Tonight is the Full Flower Moon on the Algonquin lunar calendar. This marks the time of the year when flowers rise up from the earth in abundance. Nearly a century ago but long after European settlers drove most Native Americans out of the area, a five-story limestone-fronted Classical Revival building rose up on the corner of North and Crawford (now Pulaski) as home to Pioneer Trust and Savings Bank. During a “golden age” of bank architecture, bank buildings rivaled schools and churches as monumental symbols of stability. Our society’s rugged individualism gradually gave way to strengthening community. And the bank served as a neighborhood anchor spurring local economic growth.

The bank evolved over the course of the 20th century. Weathering the great depression, it became one of the nation’s largest commercial banks by mid-century. But in the 1970s, local activists documented the bank’s pattern of providing abundant loans to suburbs while disinvesting from its own neighborhood. In the following decades, the bank renewed its commitment to community lending. Adapting to changing community demographics, the bank merged with Puerto-Rico-based Banco Popular in the mid 1990s.

And then the robot ATMs arrived, replacing most bank tellers. Banco Popular moved to a much smaller location across the street, later selling the building to First Midwest Bank.

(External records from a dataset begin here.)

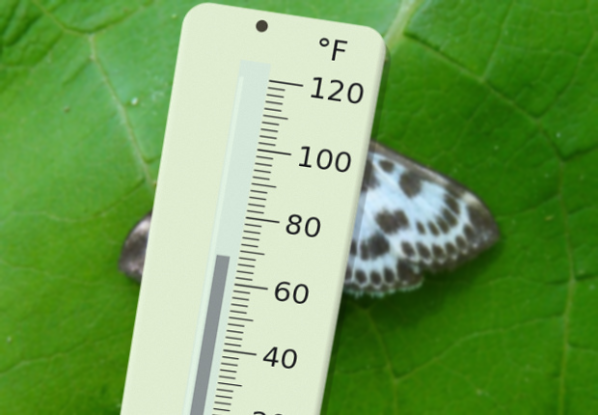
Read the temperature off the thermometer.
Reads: 68 °F
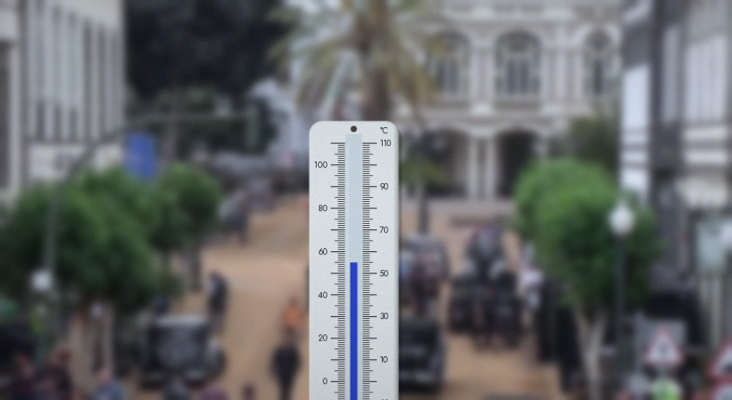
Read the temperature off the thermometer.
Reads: 55 °C
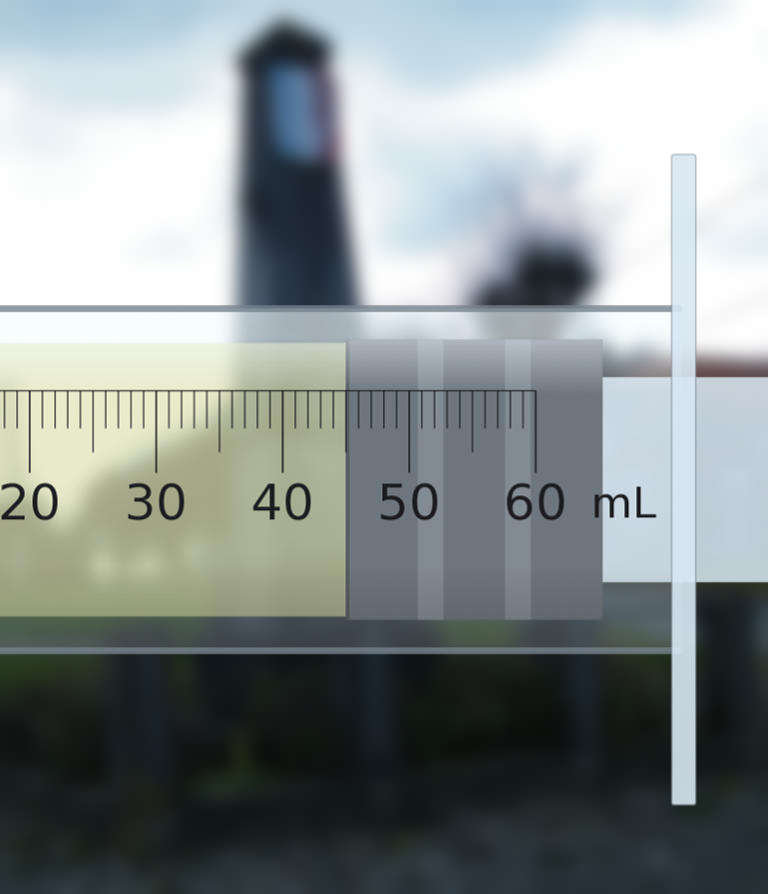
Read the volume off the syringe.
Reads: 45 mL
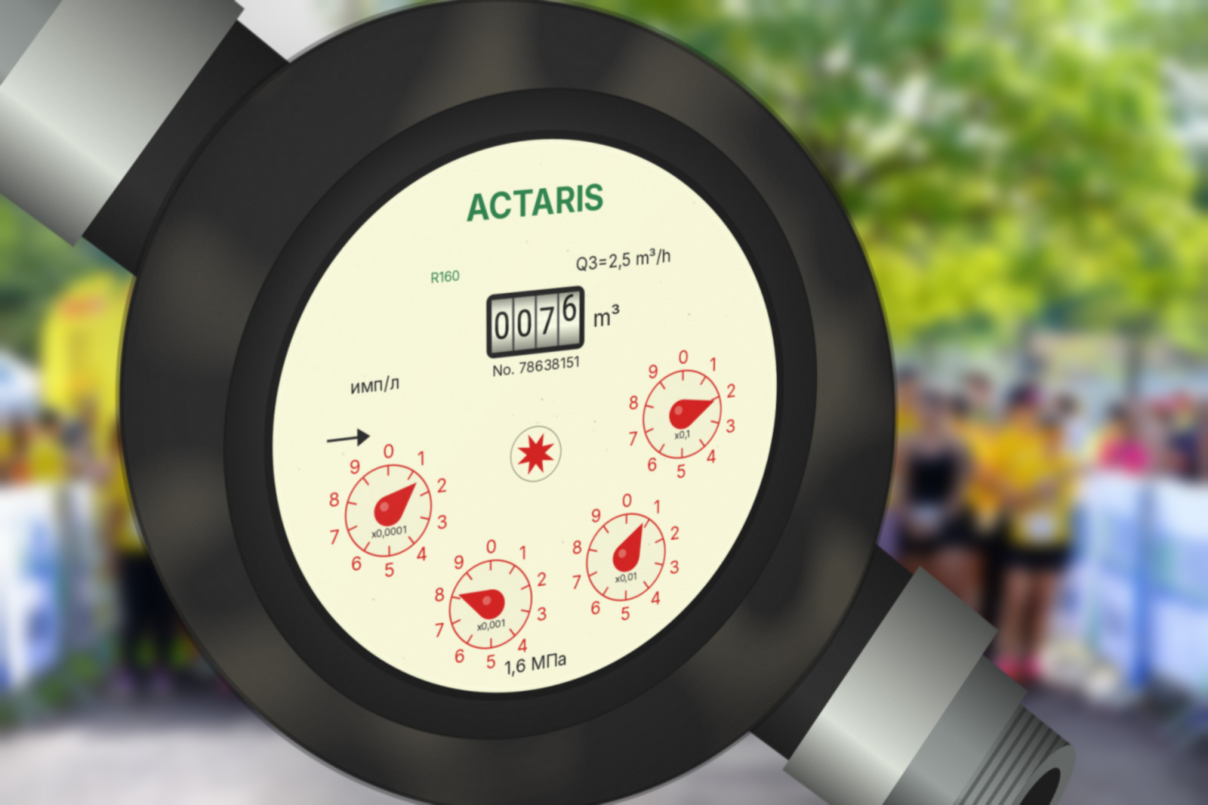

The City of Chicago provided landmark designation of the Pioneer Bank building in 2012. But the now-vacant building has slowly been scavenged and ransacked, spelunked by rafters sailing into a flooded basement bank vault, boarded up, tagged, and plastered with concert posters and political signs. Today it’s the target of a $50+ million city-driven re-investment effort. At the same time, local community organizers struggle to influence the future of this building and their own neighborhood.

I believe context is everything. The story of this building connects to many things: the balance of power between close-knit community organizations and well-resourced outside actors, the shifting tides of our society not just in the neighborhood but in the city and the world. Thus far the story continues to raise new questions as I’m able to answer old ones. Much appreciation to those past and present neighbors who have provided photos, stories, insight, and interviews, as I continue to learn and connect the dots. I plan to post two or more stories related to this building in the coming months. And, I’ll share my discoveries along the way.

Limestone sculptural panel on the southeast corner of Pioneer Bank, portraying working-class construction workers.
One of the building’s four limestone sculptural panels tributing the working man- in this case, construction workers.